In the best of conventional worlds, the “something” the two adults would feel passionately about protecting and growing would be children. Conservatives feel this is the point of sexual relationship. But two adults could also join in other enterprises, like business, arts, a cause of some kind, a garden, military life, a ranch, or public service. The goal needs to be something compelling enough to supply the discipline capable of curbing the excesses of grandiose narcissism and toxic enabling. In my experience, men are better at finding this uberprinciple than women are, but only slightly. And it is a mistake to let the guiding cause justify excesses of power. A complexification in the case of two same-sex people is the stigma. If there is enough money or fame, the stigma is erased, but not the curiosity, unless people have seen enough, as in a liberal community.

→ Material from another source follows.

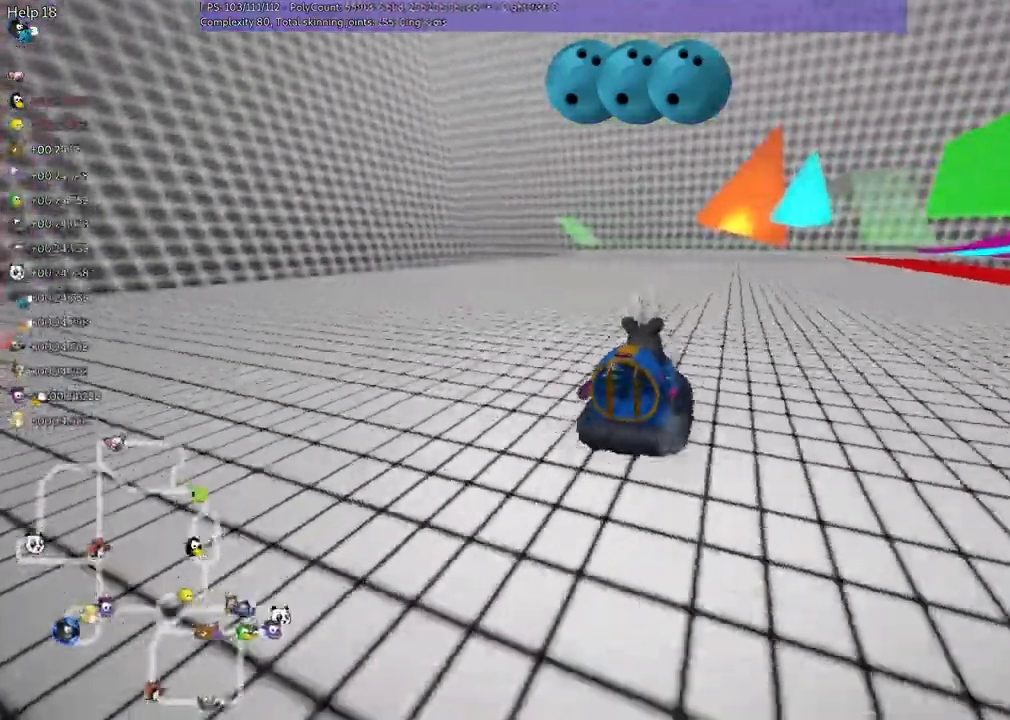
Gameplay with keyboard; each line is a JSON object with the keys held at the frame after it. "events" lists presses ("down") and releases ("up") of ".", "/", "alt_r", "b", "c", "comma", "ctrl_r", "down", "f", "g", "h", "j", "k", "l", "left", "m", "n", "quote", "return", "right", "semicolon", "shift_r", "space", "super", "up" and "v" between this image and that frame as [ms after this image, input, new state], when the widget could be followed in between. No other keys are recorded. Mouse input is not recorded.
{"keys": ["m"], "events": [[233, "left", "up"], [233, "right", "down"], [333, "right", "up"]]}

Next we get into the accepted stereotype of the charismatic and admired church leader and his little supporting hen of a preacher’s wife, uncomplainingly raising the children alone and overlooking insults and trespasses for the sake of the greater good. Female ministers walk into a confusing mix of requirements based on gender stereotypes instead of practical roles. (Is she Sheena, Queen of the Jungle, or Ingrid Bergman playing a nun?) Ministers attract codependent people in droves, both genders, not always based on sex. If these needy people are frustrated, they can be vengeful. If the religious conviction is strong enough to be a governing discipline, that helps.
Back to the parent/child cathexis: how does one wean a child from the natural dependence of babyhood in an emotionally healthy way? First of all, attention must be paid to the child. Second, a child is not a puppet and must be trusted to do his or her own growing in his or her own way but without letting him or her play in traffic. Third, listen to the stories. The great strength of “The Rawness” is that he offers story after story. Mostly, in resilient families, the members go in and out of narcissism and co-dependence, learning as they go where the balance is and how to feel it. Every kid is different, times are different, unexpected things happen. Either it’s fascinating and increases the amount of love, or everyone goes into lockdown and gets drunk, or there’s some variation in between. Hopefully without violence.
And hopefully these ideas are interesting and useful enough to avoid all the pointless obsessing about “stress.” There’s too much “game” in stress, mostly coming from pharmaceutical companies. It gets very boring.